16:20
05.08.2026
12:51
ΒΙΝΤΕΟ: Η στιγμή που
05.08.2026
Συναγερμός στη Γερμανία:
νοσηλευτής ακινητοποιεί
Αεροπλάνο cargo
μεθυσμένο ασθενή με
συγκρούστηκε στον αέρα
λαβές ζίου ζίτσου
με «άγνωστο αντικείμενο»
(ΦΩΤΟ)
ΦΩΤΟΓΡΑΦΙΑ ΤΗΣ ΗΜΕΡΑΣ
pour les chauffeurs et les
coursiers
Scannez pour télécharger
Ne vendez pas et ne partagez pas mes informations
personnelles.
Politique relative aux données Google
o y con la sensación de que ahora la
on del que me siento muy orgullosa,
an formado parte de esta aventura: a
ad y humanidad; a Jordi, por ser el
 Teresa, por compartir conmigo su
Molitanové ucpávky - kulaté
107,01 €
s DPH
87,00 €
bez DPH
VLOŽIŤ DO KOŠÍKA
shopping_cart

---

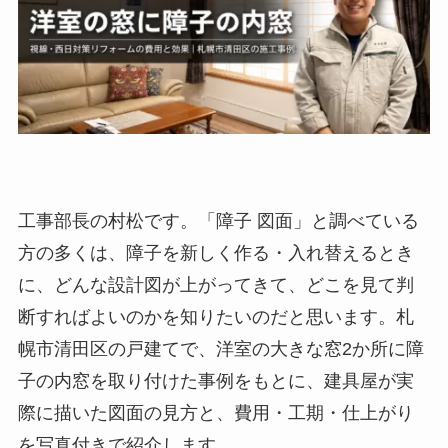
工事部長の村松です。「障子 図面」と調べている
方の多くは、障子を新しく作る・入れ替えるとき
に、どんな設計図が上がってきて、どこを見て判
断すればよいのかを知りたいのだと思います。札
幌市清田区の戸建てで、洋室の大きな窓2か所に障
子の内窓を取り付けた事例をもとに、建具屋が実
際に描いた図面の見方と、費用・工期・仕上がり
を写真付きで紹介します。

==

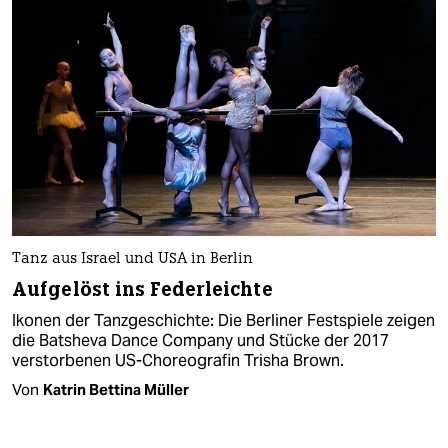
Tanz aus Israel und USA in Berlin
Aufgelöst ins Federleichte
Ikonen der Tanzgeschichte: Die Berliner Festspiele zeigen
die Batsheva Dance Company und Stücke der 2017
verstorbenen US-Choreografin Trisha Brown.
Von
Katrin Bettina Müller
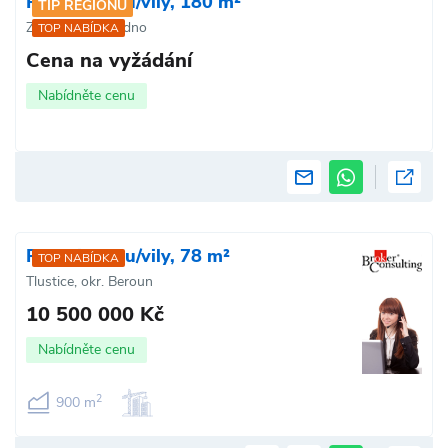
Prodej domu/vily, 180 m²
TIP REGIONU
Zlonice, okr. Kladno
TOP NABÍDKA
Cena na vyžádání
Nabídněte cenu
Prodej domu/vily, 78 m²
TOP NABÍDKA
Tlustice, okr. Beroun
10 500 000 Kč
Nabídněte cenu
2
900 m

(TASK REQUIREMENTS) The lines to extract from the data above begin with the line containing "συγκρούστηκε στον αέρα" and end with the line containing "shopping_cart". Extract them exactly, including both.

(RESULT OF THE EXERCISE)
συγκρούστηκε στον αέρα
λαβές ζίου ζίτσου
με «άγνωστο αντικείμενο»
(ΦΩΤΟ)
ΦΩΤΟΓΡΑΦΙΑ ΤΗΣ ΗΜΕΡΑΣ
pour les chauffeurs et les
coursiers
Scannez pour télécharger
Ne vendez pas et ne partagez pas mes informations
personnelles.
Politique relative aux données Google
o y con la sensación de que ahora la
on del que me siento muy orgullosa,
an formado parte de esta aventura: a
ad y humanidad; a Jordi, por ser el
 Teresa, por compartir conmigo su
Molitanové ucpávky - kulaté
107,01 €
s DPH
87,00 €
bez DPH
VLOŽIŤ DO KOŠÍKA
shopping_cart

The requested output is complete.